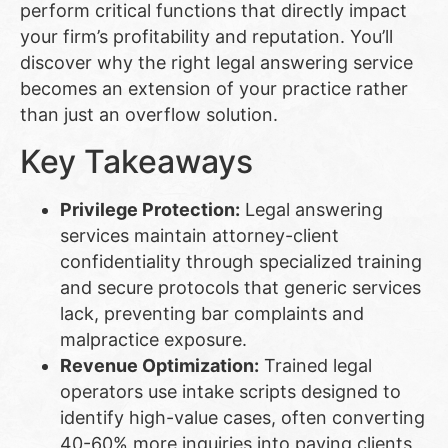
perform critical functions that directly impact
your firm’s profitability and reputation. You’ll
discover why the right legal answering service
becomes an extension of your practice rather
than just an overflow solution.
Key Takeaways
Privilege Protection:
Legal answering
services maintain attorney-client
confidentiality through specialized training
and secure protocols that generic services
lack, preventing bar complaints and
malpractice exposure.
Revenue Optimization:
Trained legal
operators use intake scripts designed to
identify high-value cases, often converting
40-60% more inquiries into paying clients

------------

**Task goal:** Arrange every line of text from the entries above as a Markdown table with two columns, "Row" for a running number and "Line" for the text, skipping blank lines. Leave the images out of the answer.

**Your response:**
| Row | Line |
|---|---|
| 1 | perform critical functions that directly impact |
| 2 | your firm’s profitability and reputation. You’ll |
| 3 | discover why the right legal answering service |
| 4 | becomes an extension of your practice rather |
| 5 | than just an overflow solution. |
| 6 | Key Takeaways |
| 7 | Privilege Protection: |
| 8 | Legal answering |
| 9 | services maintain attorney-client |
| 10 | confidentiality through specialized training |
| 11 | and secure protocols that generic services |
| 12 | lack, preventing bar complaints and |
| 13 | malpractice exposure. |
| 14 | Revenue Optimization: |
| 15 | Trained legal |
| 16 | operators use intake scripts designed to |
| 17 | identify high-value cases, often converting |
| 18 | 40-60% more inquiries into paying clients |